As a parent of teenage daughters, I worry that being on the internet itself, and especially Facebook, is leading them to make unwise decisions. Like other parents I know, I said “If you want Facebook, I need the password.” But I often wonder―am I understanding what I read? Do I know what is really going on? And when do I talk to them about what I see? I know my daughters crave their privacy even on Facebook, and don’t want any reminders that I am hovering. I want them to have safe, respectful and positive relationships―everywhere they go―is that too much to ask for?
Dr. Danah Boyd studies how youth use social media. I found her recent article “Cracking Teenagers Online Codes” to be both troubling and reassuring. Using social media in and of itself does not put kids at risk — “Teenagers at risk offline are the same ones who are at risk online.” There is a strong fear of sexual predators online, but the reality is that most sexual abuse involves someone our children know, trust, or love. Issues of bullying, homophobia, teen dating violence, suicide, and substance abuse are around, and we need to talk to our children when we see it on Facebook, Twitter, or anywhere else.

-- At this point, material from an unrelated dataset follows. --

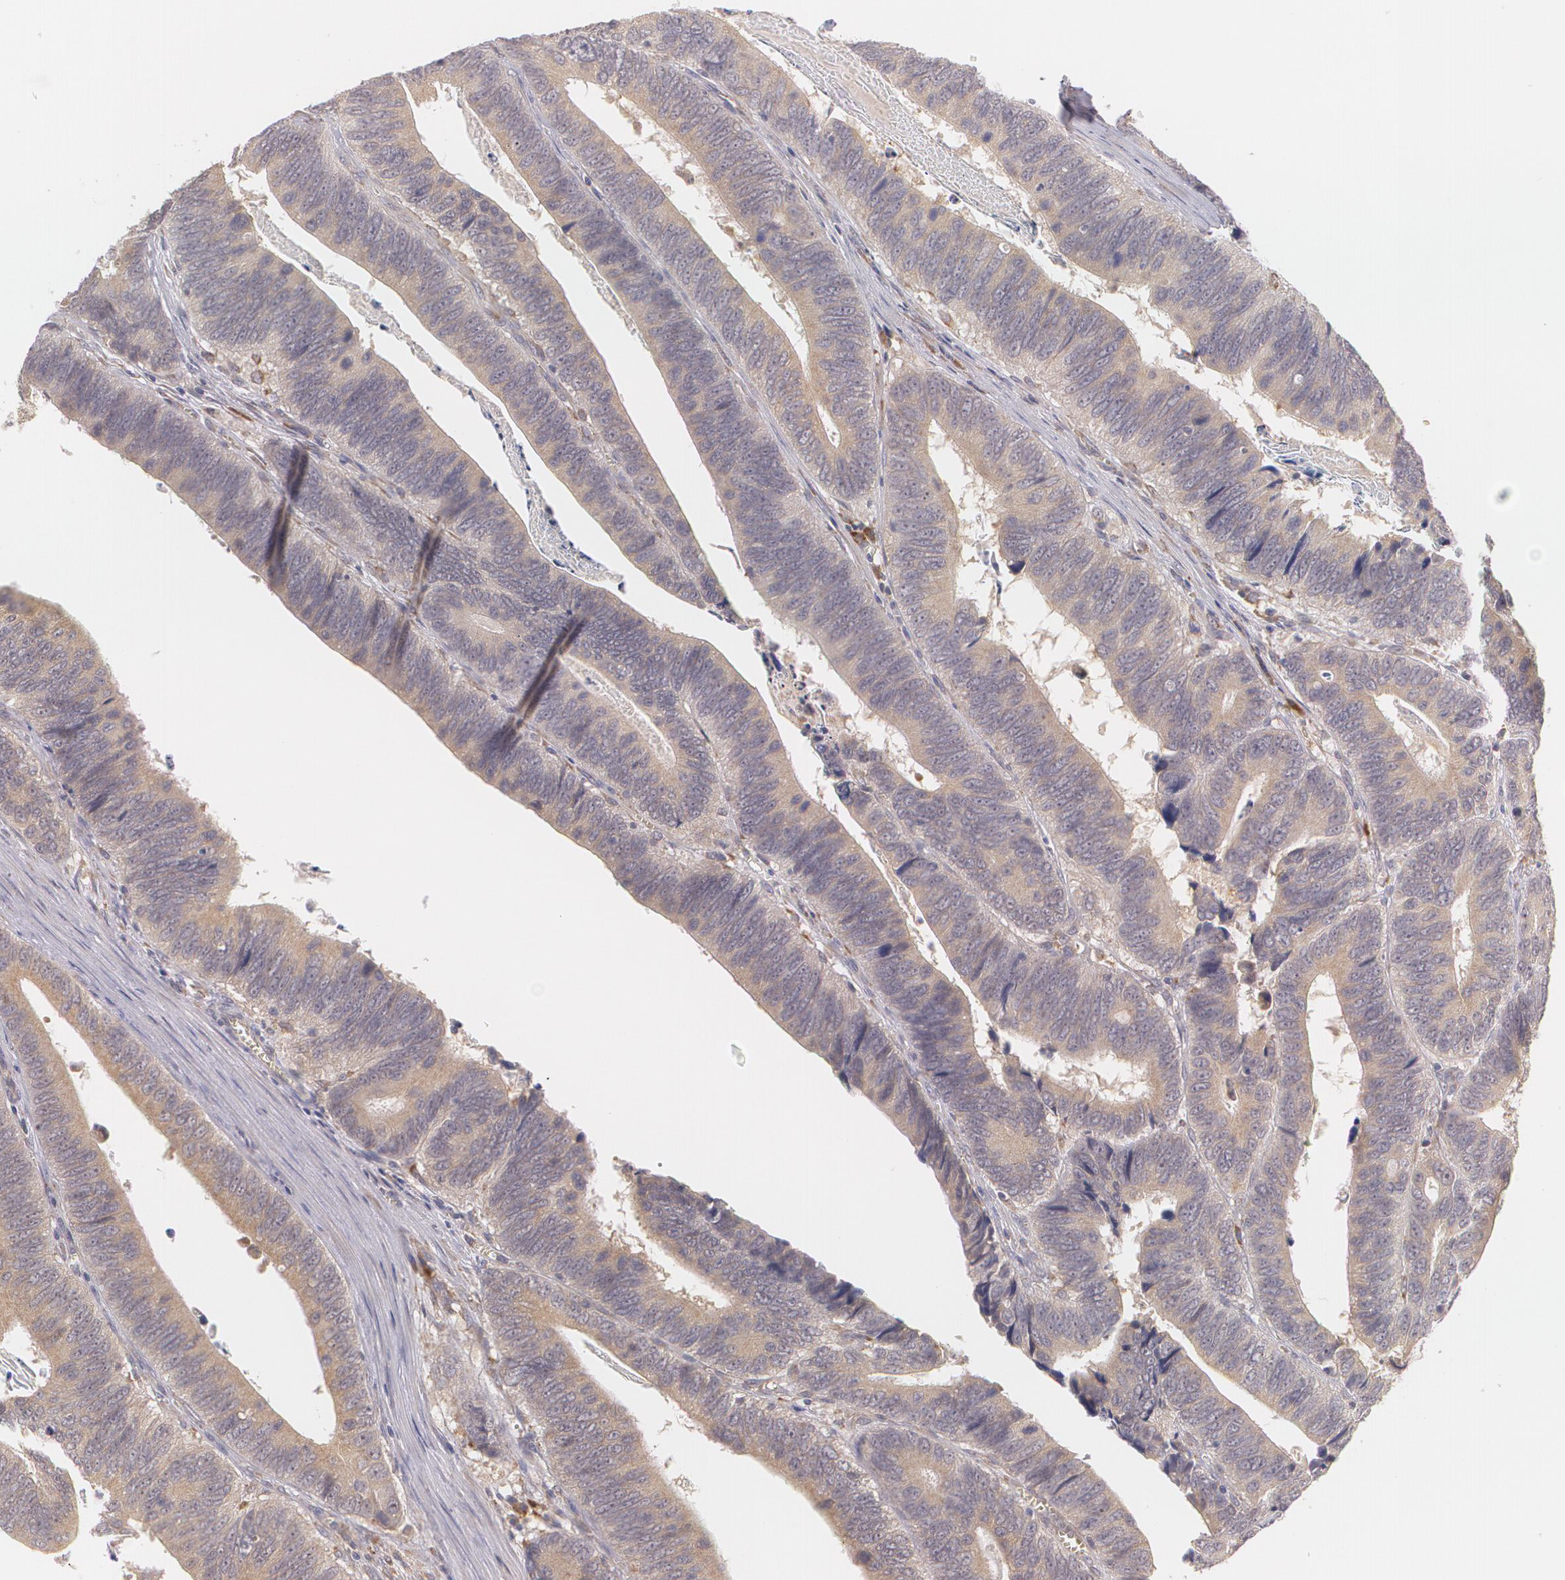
{"staining": {"intensity": "weak", "quantity": ">75%", "location": "cytoplasmic/membranous"}, "tissue": "colorectal cancer", "cell_type": "Tumor cells", "image_type": "cancer", "snomed": [{"axis": "morphology", "description": "Adenocarcinoma, NOS"}, {"axis": "topography", "description": "Colon"}], "caption": "The immunohistochemical stain labels weak cytoplasmic/membranous positivity in tumor cells of colorectal adenocarcinoma tissue. The staining is performed using DAB brown chromogen to label protein expression. The nuclei are counter-stained blue using hematoxylin.", "gene": "CCL17", "patient": {"sex": "male", "age": 72}}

Here is what I found to be most reassuring in the article: “Teenagers absolutely care about privacy . . . like adults, they share things to feel loved, connected and supported . . . teenagers are the same as they always were.” They are using the internet to check out new ideas, see what other kids are thinking about, find someone to relate to. They are trying to relieve the alien teenager feeling. Okay, so even if my daughters’ online lives sometimes feel like a barrier to our connection, I just have to be brave and ask about what concerns me―and keep asking. If I listen with a lot of patience and silence, maybe one or two questions or concerns will slip out, and I will be there ready with love.